Wednesday, September 24, 2014

Six Years Later PSA

This is a blog that I repost every year, because it is something that is, for obvious reasons, very important to me to educate and inform people about. Since posting about my experience with an ectopic pregnancy and talking about it, several women have told me that knowing the symptoms was what got them to the hospital in time. Please read it. Please tell other women about it.

This is a particularly painful time for me to post this, and my heart goes out to anyone who may be struggling with fertility issues or loss. You are not alone. I wish you peace and joy in the life that you have, even if it is not the life you'd imagined for yourself, and I wish you all the strength and support you need to find that peace and joy. (And I also want you to know it's okay to not be okay now, and it's okay to not be okay sometimes even after you are okay.)

First and foremost, I'm glad I'm not dead.

Seriously. I'm really, really glad I'm not dead. That would have sucked. And, thanks to the fact that I recognized warning symptoms and had some emergency surgery five years ago today, I get to be alive to appreciate being alive. I'm a big fan.

So in honor of my not-dying anniversary, I'm doing a PSA about ectopic pregnancy. Even if you never plan on having children, these are important symptoms to know because you could very well save the life of someone you love. Or your own. (Unless you are a guy, in which case your risk of ectopic pregnancy = non-existent. Still, you like women, right?)

An ectopic pregnancy is a pregnancy in which a fertilized egg implants somewhere other than the uterus. This is a bad thing. Usually the egg implants in the fallopian tube; occasionally it implants other places. 2% of all pregnancies are ectopic. That's 1 in 50. Certain factors increase your risks--tubal scarring, abdominal surgery, endometriosis, fertility treatments, IUDs--but it can happen to anyone. I had no real risk factors.

An even scarier statistic than the one-in-fifty? Ectopic pregnancies are the number one cause of pregnancy-related death. Part of the problem is that many women with ectopic pregnancies don't even know they're pregnant. Because your body doesn't produce as many hormones, you might continue having periods like normal, ignore the sudden pain, go to bed because you're feeling tired and dizzy, and never wake up.

I know that sounds terrible and scary. It is. It happens. So even if you don't think you're pregnant, or if you think you are just having a standard miscarriage (which was what I thought), always, ALWAYS call the doctor if you have any of the following symptoms:

  • Sharp pain on one side of your lower abdomen. When you press down on it, it will be a stabbing pain that you will feel reflected in the other side, but one side will be more tender. Once your tube actually bursts the pain will lessen considerably--DO NOT IGNORE THAT. All it means is that you are now bleeding internally.
  • Feeling dizzy and lightheaded when you aren't lying down. This would be because of the internal bleeding. Also, difficulty and discomfort breathing.
  • And finally, the key symptom: when you lie down, you have a sharp, stabbing pain in your shoulder. This is called referred pain, and is caused by the blood filling up your abdomen and pushing on your lungs. (This is also a symptom of a burst appendix and often happens after abdominal surgery, in case you were interested.) If you EVER have abdominal pain that is reflected in your shoulder when you lie down, go to the hospital immediately.

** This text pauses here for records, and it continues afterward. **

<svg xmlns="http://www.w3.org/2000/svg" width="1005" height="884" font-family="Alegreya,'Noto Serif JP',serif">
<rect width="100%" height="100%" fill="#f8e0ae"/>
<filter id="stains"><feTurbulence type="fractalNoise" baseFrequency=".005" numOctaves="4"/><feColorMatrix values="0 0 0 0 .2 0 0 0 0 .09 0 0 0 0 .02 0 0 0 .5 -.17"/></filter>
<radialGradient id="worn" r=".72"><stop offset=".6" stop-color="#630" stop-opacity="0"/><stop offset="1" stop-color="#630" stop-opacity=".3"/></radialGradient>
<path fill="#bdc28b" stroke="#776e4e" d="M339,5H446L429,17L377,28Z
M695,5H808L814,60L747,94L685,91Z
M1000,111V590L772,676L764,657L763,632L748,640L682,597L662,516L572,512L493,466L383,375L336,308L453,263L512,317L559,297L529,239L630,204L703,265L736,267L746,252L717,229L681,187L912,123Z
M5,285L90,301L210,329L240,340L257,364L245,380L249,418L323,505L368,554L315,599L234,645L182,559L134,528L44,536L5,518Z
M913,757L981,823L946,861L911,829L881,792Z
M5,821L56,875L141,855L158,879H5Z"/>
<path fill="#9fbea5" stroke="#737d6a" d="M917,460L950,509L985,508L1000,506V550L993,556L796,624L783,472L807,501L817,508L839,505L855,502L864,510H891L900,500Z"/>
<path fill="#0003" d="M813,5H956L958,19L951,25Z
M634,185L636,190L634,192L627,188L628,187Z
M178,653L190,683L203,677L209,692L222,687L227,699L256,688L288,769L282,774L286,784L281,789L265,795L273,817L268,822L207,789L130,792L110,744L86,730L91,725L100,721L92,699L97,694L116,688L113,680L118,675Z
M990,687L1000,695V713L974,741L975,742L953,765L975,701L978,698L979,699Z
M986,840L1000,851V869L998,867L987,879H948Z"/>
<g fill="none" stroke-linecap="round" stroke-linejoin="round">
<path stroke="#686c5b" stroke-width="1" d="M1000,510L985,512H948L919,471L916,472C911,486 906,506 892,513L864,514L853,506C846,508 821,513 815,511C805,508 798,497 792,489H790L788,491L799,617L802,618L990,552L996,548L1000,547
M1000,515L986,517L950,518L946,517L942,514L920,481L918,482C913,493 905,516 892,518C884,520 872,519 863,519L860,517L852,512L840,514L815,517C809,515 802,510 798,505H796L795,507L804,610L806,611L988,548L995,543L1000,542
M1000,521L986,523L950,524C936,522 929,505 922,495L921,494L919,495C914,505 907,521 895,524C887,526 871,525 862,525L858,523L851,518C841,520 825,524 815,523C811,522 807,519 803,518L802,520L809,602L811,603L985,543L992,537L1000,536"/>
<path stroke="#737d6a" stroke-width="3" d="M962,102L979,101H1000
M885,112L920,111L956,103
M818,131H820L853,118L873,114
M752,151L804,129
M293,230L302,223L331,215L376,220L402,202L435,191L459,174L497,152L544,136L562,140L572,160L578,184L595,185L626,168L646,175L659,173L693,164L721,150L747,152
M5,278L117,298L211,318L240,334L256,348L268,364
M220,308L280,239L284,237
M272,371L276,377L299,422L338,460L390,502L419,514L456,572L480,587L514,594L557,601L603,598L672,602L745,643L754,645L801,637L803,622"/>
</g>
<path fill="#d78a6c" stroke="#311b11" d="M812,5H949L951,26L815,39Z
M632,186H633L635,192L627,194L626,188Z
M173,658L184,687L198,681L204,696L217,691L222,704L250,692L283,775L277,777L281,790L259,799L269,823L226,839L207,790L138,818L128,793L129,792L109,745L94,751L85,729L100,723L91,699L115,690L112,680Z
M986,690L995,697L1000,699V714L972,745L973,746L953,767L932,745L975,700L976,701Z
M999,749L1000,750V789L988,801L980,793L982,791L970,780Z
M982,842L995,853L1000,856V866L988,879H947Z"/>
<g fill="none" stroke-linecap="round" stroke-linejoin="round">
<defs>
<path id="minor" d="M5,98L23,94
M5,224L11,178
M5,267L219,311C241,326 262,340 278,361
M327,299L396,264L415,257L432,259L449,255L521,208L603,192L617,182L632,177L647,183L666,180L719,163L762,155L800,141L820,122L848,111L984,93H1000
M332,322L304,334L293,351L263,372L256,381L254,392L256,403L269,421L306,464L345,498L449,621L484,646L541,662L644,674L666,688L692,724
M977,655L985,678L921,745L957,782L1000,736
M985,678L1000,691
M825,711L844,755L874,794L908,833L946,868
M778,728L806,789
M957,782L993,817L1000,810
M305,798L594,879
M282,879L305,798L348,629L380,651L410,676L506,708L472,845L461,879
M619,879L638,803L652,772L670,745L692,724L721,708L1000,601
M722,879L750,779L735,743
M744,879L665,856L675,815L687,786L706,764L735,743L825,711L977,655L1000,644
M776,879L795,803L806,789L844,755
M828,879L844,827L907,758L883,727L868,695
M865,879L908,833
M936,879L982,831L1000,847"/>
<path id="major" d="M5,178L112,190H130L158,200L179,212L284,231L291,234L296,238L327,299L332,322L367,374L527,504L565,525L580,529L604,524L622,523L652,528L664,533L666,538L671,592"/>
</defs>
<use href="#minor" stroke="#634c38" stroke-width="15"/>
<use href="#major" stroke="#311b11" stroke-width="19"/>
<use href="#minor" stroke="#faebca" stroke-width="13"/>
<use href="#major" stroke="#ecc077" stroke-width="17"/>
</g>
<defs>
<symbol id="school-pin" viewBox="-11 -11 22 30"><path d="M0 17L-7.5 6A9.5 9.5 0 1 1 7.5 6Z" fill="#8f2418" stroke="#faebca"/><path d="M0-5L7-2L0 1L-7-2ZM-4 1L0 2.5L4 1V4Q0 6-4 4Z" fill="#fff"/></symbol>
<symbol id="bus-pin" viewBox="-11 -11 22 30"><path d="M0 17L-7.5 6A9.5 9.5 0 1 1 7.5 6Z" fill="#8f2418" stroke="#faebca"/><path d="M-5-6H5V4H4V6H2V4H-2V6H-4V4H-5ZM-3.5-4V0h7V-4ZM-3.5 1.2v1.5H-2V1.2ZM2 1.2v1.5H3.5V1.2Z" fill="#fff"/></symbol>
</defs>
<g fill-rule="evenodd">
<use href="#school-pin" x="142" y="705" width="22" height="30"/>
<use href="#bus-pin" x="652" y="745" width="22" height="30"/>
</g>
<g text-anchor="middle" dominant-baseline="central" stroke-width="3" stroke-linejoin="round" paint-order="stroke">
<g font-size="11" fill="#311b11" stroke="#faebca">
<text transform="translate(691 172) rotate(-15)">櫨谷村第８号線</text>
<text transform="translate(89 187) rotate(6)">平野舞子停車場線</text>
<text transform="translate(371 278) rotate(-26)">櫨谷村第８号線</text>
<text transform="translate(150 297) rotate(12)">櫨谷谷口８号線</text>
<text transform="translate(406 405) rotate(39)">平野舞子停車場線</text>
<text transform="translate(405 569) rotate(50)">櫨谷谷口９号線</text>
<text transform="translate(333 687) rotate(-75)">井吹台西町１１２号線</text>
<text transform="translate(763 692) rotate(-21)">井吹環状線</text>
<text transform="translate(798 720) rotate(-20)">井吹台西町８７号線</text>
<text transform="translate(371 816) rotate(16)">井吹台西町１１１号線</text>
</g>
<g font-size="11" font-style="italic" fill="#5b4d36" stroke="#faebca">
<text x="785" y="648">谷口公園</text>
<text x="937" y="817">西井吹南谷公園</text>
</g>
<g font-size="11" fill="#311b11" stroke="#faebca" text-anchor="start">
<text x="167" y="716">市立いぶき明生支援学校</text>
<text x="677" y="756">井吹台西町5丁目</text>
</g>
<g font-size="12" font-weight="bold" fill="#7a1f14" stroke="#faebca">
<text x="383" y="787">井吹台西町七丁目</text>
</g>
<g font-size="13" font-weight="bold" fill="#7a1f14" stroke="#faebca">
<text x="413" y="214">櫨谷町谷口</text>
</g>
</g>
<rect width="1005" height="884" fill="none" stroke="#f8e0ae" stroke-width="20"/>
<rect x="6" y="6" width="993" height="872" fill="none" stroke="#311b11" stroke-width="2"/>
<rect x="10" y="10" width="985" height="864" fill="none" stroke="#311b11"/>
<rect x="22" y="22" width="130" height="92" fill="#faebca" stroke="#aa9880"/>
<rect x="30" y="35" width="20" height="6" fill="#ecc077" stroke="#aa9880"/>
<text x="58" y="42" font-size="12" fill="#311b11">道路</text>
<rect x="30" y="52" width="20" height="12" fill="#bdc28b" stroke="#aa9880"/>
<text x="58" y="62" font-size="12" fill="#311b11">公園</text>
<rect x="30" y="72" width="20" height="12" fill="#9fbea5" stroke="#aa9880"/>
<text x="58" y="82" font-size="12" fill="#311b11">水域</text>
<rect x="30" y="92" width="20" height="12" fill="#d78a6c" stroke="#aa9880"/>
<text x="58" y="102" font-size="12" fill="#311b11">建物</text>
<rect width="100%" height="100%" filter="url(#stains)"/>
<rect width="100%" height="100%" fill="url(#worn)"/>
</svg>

And have someone else drive you.
Like I said, you may not think you are pregnant, but if there is any chance whatsoever you could be and you have these symptoms, have someone drive you to the hospital immediately or call 911. If I had ignored my symptoms and let my husband go to work that day, I probably would have fallen asleep on the couch and never woken up again. I was in surgery within two or three hours of the pain starting, and at that point I had lost so much blood I nearly needed a transfusion.

But, because I am obsessive and had researched every pregnancy-related topic under the sun, I knew something was wrong. And I'm not dead. And that's a good thing.


Here's hoping you never have to recognize the symptoms of an ectopic pregnancy. But now you can, and that's the important thing.

3 comments:

E.B. Black said...

Wow. That's so scary. I'm glad you survived that, too!

Feisty Harriet said...

I really appreciate you posting and re-posting this every year. And I also really appreciate your kindness and understanding of other women and where they may be vs where they want to be when it comes to fertility.

Loves to you
xox

PS I'm also really really glad you aren't dead.

Snow Whiteley said...

Thank you so much for posting this. I didn't see this until just now, but I had some these symptoms just 2 days after you posted this and thought I was having problems with my appendix.

After a quick trip to urgent care and the ER, we figured out it was an ectopic pregnancy and I was immediately admitted to the hospital. Thanks for being so open about your experience. Your info really could save lives.